• **Work instruction**: Lines in the following data that contain the string "LIST" are to be counted. Report only their number.
── Given data ──
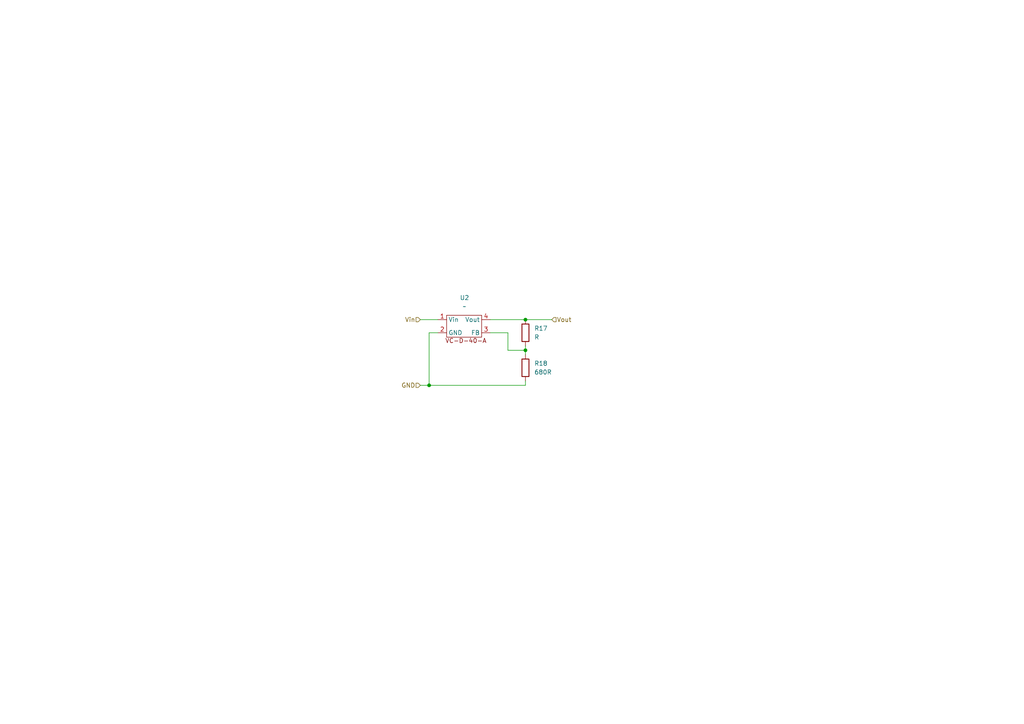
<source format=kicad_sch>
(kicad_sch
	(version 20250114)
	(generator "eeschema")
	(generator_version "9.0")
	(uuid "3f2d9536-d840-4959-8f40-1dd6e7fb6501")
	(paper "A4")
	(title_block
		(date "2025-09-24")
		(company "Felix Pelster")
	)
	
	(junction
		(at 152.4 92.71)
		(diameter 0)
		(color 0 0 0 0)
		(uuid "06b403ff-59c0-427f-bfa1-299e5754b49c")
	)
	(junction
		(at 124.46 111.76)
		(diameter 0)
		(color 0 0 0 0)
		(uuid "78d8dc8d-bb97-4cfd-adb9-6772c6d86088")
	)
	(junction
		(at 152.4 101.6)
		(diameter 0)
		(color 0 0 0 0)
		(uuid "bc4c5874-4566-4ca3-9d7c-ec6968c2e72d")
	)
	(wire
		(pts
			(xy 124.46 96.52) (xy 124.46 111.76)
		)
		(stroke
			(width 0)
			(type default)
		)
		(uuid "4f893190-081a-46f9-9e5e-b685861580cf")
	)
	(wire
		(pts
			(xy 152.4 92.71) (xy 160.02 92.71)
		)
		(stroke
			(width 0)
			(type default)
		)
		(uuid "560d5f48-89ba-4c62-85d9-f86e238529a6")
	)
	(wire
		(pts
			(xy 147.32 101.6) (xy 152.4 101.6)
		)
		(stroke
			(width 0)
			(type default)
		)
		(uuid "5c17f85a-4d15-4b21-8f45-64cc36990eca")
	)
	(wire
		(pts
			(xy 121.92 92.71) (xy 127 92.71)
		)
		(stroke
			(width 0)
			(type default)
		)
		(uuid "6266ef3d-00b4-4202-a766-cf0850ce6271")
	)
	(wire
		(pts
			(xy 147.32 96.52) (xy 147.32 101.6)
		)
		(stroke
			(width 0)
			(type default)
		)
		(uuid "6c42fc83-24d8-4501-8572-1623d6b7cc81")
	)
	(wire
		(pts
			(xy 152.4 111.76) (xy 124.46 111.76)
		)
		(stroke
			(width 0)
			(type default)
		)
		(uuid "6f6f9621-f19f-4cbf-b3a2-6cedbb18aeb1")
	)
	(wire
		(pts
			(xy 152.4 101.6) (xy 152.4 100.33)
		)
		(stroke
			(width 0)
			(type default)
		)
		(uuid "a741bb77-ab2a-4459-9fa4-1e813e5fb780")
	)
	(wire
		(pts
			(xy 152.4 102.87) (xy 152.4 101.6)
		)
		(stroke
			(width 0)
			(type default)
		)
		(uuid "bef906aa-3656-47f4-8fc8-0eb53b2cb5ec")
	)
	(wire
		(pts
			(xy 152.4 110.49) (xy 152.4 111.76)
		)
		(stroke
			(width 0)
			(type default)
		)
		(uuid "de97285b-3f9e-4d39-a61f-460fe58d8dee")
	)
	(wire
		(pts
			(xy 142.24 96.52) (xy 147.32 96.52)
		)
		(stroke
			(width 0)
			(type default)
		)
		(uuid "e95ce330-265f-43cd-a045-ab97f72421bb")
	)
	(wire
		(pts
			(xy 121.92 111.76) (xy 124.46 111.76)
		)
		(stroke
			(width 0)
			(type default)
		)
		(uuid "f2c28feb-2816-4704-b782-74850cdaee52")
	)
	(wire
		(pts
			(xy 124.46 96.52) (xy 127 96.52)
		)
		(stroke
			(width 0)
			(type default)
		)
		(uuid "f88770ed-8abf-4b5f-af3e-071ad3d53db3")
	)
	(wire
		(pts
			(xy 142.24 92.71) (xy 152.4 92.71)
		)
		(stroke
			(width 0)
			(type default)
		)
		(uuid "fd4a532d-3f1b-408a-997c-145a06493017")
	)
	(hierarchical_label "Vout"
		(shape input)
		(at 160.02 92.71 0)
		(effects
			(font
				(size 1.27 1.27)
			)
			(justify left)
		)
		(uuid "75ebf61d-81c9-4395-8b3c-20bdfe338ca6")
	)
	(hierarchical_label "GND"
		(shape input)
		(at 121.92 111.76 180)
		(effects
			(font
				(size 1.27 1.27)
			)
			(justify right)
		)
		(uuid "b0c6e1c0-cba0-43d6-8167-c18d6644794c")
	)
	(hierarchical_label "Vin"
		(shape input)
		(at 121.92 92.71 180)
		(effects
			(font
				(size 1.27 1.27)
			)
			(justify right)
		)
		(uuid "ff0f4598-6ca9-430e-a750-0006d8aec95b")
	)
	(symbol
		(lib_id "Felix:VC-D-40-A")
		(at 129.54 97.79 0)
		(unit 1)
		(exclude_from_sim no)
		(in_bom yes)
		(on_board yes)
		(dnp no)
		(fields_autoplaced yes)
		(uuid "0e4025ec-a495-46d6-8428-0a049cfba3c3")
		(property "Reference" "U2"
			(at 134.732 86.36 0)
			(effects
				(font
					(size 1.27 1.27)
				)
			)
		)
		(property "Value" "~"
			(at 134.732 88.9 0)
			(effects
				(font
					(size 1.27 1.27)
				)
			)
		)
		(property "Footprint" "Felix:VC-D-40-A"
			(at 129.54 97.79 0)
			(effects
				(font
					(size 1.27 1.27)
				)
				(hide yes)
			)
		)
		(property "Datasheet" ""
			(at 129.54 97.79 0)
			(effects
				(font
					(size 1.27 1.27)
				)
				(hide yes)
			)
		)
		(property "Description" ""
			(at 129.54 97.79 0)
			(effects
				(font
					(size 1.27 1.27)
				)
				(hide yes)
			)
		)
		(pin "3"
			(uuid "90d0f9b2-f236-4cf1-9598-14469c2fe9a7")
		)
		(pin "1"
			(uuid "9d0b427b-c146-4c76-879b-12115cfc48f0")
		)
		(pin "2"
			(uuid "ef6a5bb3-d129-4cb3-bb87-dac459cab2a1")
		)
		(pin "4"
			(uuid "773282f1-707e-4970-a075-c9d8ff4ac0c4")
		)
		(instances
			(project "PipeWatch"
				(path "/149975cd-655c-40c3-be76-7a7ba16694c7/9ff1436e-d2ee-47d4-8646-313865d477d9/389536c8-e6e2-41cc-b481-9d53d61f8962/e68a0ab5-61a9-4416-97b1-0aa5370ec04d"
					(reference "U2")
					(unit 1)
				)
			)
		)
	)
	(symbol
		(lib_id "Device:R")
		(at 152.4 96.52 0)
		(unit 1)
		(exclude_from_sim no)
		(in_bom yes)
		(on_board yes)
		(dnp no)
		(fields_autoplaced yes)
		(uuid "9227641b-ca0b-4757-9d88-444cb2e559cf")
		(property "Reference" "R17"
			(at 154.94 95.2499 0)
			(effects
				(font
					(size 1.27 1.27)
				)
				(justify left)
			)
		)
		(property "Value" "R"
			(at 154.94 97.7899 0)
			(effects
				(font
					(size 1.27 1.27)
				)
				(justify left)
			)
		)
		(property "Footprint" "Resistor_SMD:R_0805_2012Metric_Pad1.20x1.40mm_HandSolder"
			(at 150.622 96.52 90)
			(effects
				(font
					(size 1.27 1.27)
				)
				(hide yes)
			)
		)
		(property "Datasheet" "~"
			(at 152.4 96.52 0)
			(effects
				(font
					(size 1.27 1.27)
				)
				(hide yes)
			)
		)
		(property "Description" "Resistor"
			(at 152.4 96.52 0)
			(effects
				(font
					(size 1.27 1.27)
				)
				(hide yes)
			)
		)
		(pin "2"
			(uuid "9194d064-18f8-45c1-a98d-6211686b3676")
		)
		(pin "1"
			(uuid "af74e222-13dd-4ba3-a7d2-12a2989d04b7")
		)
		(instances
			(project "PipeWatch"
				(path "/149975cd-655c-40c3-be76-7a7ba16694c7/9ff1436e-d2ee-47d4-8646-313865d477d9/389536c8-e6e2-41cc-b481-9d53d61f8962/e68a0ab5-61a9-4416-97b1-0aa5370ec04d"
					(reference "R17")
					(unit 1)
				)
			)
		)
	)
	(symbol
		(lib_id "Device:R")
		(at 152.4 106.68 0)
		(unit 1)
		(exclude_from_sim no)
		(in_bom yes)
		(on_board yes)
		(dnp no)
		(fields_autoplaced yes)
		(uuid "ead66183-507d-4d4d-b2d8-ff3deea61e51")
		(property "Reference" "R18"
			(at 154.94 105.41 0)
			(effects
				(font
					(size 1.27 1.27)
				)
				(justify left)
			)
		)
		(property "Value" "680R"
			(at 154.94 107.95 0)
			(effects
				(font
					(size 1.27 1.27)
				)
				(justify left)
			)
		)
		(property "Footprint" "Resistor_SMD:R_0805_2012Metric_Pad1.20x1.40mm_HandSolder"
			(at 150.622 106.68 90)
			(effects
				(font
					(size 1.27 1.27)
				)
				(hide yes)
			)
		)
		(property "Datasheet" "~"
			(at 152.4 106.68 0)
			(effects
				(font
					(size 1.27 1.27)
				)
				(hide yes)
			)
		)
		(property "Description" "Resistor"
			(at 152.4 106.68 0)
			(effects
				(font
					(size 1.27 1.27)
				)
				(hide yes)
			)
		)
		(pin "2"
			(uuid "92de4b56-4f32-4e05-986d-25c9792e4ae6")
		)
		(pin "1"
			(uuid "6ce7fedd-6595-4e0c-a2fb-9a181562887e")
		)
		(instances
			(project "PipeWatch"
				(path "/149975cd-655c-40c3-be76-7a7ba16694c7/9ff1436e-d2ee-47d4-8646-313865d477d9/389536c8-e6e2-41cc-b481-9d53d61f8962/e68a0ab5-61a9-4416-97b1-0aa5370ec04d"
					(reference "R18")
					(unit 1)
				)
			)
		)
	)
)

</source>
───
── Given data ──
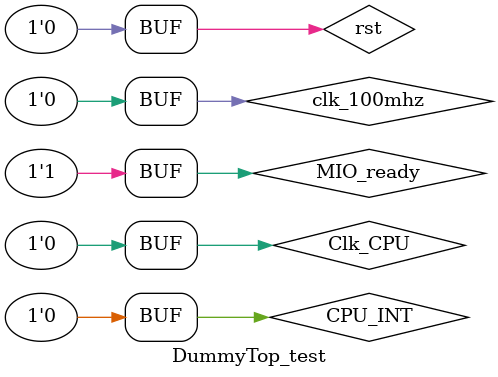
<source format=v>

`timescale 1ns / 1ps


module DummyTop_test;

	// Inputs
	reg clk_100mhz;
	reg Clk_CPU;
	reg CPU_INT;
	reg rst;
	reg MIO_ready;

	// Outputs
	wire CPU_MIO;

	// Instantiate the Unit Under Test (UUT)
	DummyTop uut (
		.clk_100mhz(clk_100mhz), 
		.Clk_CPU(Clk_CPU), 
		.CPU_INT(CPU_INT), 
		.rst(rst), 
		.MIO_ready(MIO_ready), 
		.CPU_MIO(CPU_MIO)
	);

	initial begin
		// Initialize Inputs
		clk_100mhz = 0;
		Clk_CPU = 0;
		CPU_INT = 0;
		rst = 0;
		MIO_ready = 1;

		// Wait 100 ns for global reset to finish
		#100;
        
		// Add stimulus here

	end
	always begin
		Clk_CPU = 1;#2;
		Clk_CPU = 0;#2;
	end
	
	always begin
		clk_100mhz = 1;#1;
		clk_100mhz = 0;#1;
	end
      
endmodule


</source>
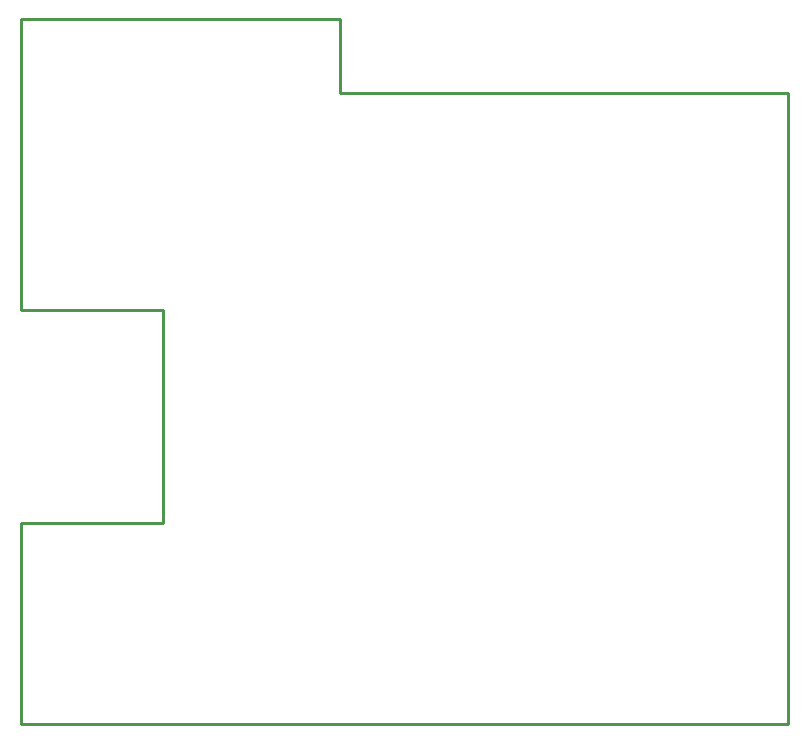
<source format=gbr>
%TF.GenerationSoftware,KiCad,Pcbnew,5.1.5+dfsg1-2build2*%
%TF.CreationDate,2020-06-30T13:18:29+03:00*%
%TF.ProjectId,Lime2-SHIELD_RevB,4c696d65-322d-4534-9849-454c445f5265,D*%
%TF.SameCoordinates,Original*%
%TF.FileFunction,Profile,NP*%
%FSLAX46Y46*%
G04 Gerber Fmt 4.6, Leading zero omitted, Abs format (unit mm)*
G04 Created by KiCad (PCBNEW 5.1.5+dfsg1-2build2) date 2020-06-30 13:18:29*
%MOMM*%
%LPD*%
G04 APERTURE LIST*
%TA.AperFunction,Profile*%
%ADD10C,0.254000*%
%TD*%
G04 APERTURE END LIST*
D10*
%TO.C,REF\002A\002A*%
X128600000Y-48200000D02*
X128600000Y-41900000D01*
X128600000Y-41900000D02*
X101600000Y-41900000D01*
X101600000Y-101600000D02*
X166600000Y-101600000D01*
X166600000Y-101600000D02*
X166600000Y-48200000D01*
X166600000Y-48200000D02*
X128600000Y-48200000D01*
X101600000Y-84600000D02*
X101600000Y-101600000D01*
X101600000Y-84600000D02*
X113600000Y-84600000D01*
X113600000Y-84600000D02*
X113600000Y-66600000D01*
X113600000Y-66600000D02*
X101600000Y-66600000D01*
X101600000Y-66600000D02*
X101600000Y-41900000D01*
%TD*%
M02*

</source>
───
• **Exercise response**: 2